Severe Weather and the Economy

Now, we look at the type of events which have the greatest economic consequences. These are the events which cause the greatest property and crop damages, in dollars. We follow a similar analysis as that of the public health consequences. We find the total dollar amount of property and crop damages for each event type by year and then find the overall mean dollar amount of property and crop damage for each event type over all years. For the event types which are among the top 10 in overall mean property and crop damage amount, we create a two-panel time-series plot, one panel for total property damages and one panel for crop damages to compare how they change over time.

economy <- ddply(storm,
                 .(EVTYPE,YEAR),
                 summarise,
                 Property_Damage = sum(PROPDMG),
                 Crop_Damage = sum(CROPDMG)
                 )
economy_mean <- ddply(economy,
                      .(EVTYPE),
                      summarise,
                      mean_propdmg = mean(Property_Damage),
                      mean_cropdmg = mean(Crop_Damage)
                      )
top_propdmg <- arrange(economy_mean,desc(mean_propdmg),desc(mean_cropdmg))[1:10,1]

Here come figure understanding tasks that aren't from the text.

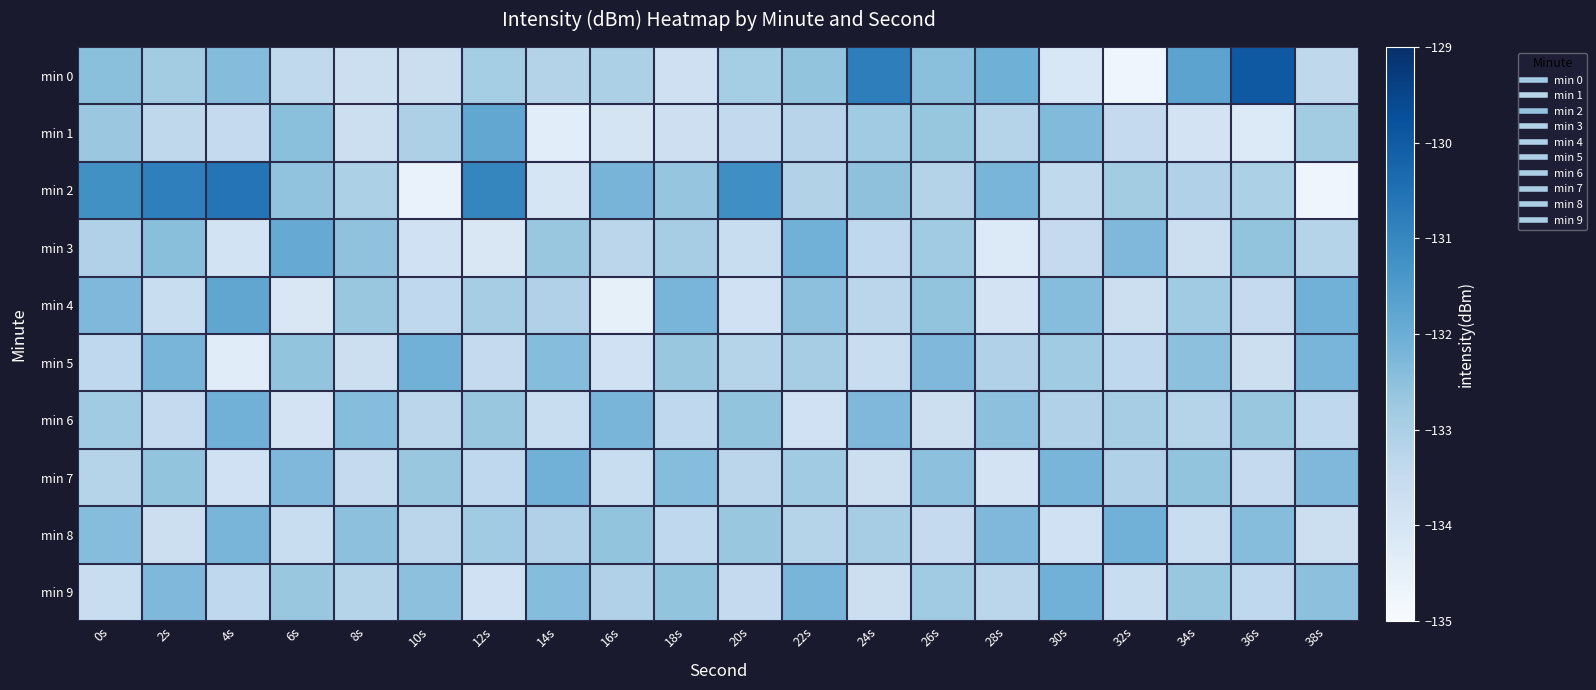

Between 4s and 28s, which series saw the biggest shift?

min 4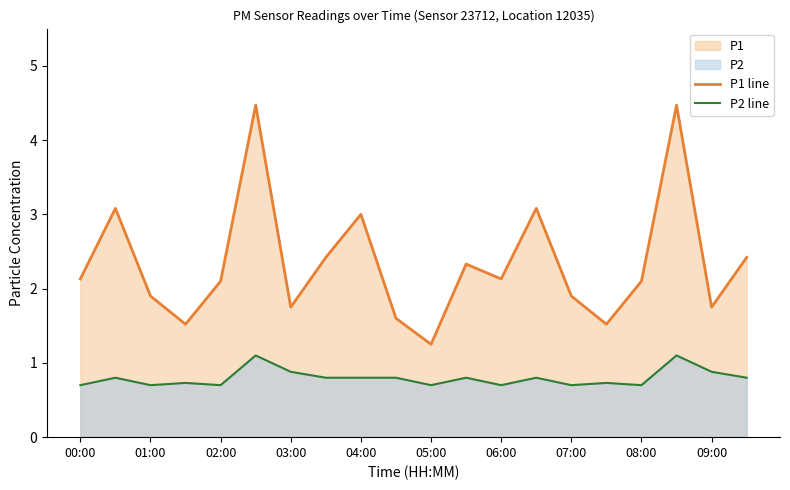

Which series has the largest range (max minus min)?

P1 line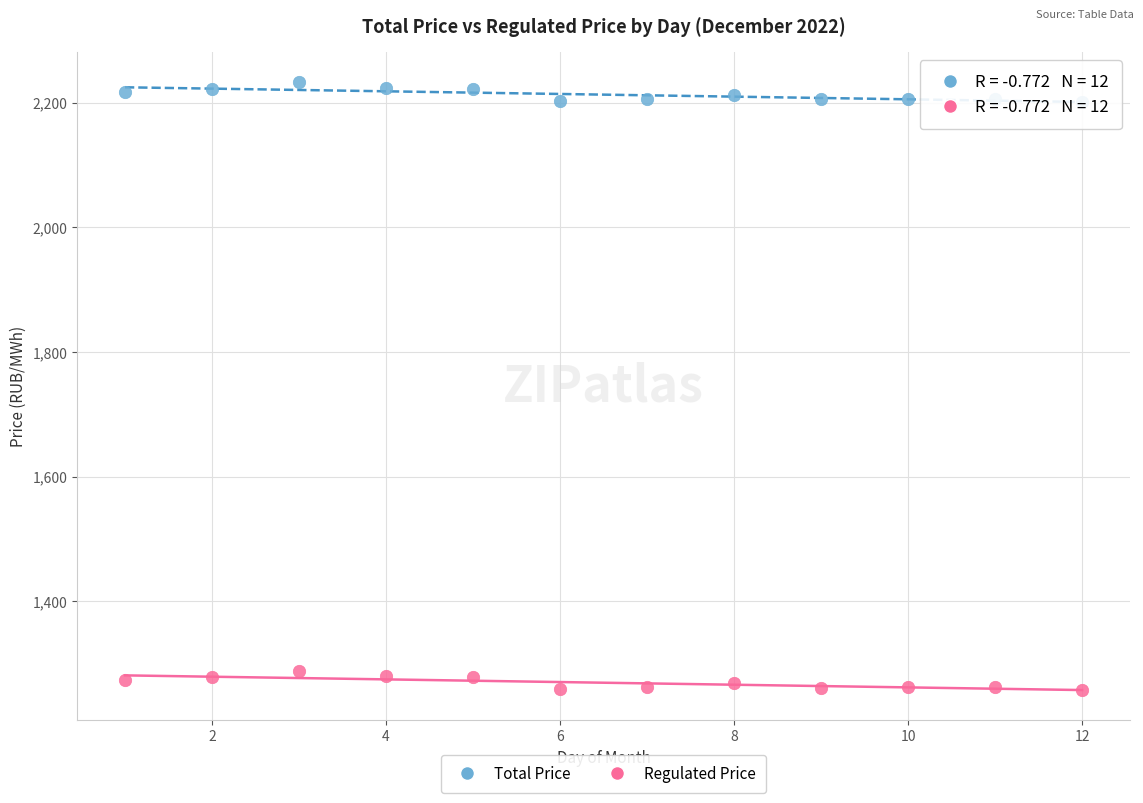

Which series reaches the maximum Y coordinate?

Total Price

top_cropdmg <- arrange(economy_mean,desc(mean_propdmg),desc(mean_cropdmg))[1:10,1]
most_dmg <- intersect(top_propdmg,top_cropdmg)

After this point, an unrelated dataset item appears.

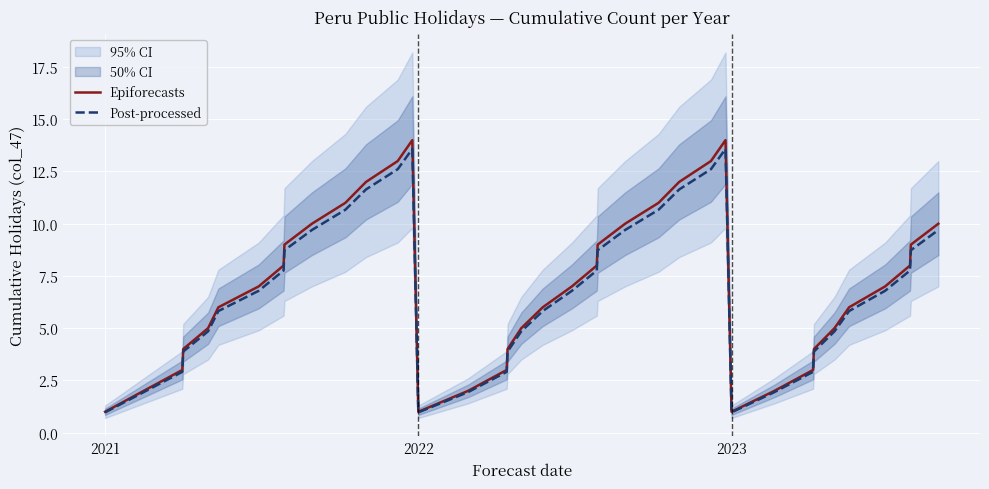

Reading left to right, extract all data points from this chart.

Epiforecasts: 1.0	2.0	3.0	4.0	5.0	6.0	7.0	8.0	9.0	10.0	11.0	12.0	13.0	14.0	1.0	2.0	3.0	4.0	5.0	6.0	7.0	8.0	9.0	10.0	11.0	12.0	13.0	14.0	1.0	2.0	3.0	4.0	5.0	6.0	7.0	8.0	9.0	10.0
Post-processed: 1.0	1.9	2.9	3.9	4.8	5.8	6.8	7.8	8.7	9.7	10.7	11.6	12.6	13.6	1.0	1.9	2.9	3.9	4.8	5.8	6.8	7.8	8.7	9.7	10.7	11.6	12.6	13.6	1.0	1.9	2.9	3.9	4.8	5.8	6.8	7.8	8.7	9.7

most_econ_conseq <- economy[economy$EVTYPE %in% most_dmg,]
most_econ_conseq <- melt(most_econ_conseq,id.vars = c("EVTYPE","YEAR"),
                                value.name = "Dollars",
                                variable.name = "Type")
most_econ_conseq$EVTYPE <- factor(most_econ_conseq$EVTYPE)
ggplot(most_econ_conseq, aes(YEAR, Dollars, colour = EVTYPE)) + geom_line(aes(group = EVTYPE)) +
    facet_grid(Type ~ .,scales = "free_y") +
  xlab("Year") + ylab("Total Amount of Damage ($)") + 
 theme(axis.text.x = element_blank()) + 
  labs(title = "Economic Consequences of Weather Events over Time, 1950-2011")

From the plot, we see that floods appear to have the greatest economic consequences. Also of note is that hurricanes can cause very significant damage, as in the case of Hurricane Opal in 1995.